■ **PROBLEM DETAILS**:
Render every line of the records below as a numbered list, skipping blank lines and leaving the pictures out of the answer.
---- SUPPLIED MATERIAL
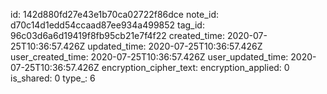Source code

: id: 142d880fd27e43e1b70ca02722f86dce
note_id: d70c14d1edd54ccaad87ee934a499852
tag_id: 96c03d6a6d19419f8fb95cb21e7f4f22
created_time: 2020-07-25T10:36:57.426Z
updated_time: 2020-07-25T10:36:57.426Z
user_created_time: 2020-07-25T10:36:57.426Z
user_updated_time: 2020-07-25T10:36:57.426Z
encryption_cipher_text: 
encryption_applied: 0
is_shared: 0
type_: 6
--------
■ **REPLY**:
1. Source code
2. : id: 142d880fd27e43e1b70ca02722f86dce
3. note_id: d70c14d1edd54ccaad87ee934a499852
4. tag_id: 96c03d6a6d19419f8fb95cb21e7f4f22
5. created_time: 2020-07-25T10:36:57.426Z
6. updated_time: 2020-07-25T10:36:57.426Z
7. user_created_time: 2020-07-25T10:36:57.426Z
8. user_updated_time: 2020-07-25T10:36:57.426Z
9. encryption_cipher_text: 
10. encryption_applied: 0
11. is_shared: 0
12. type_: 6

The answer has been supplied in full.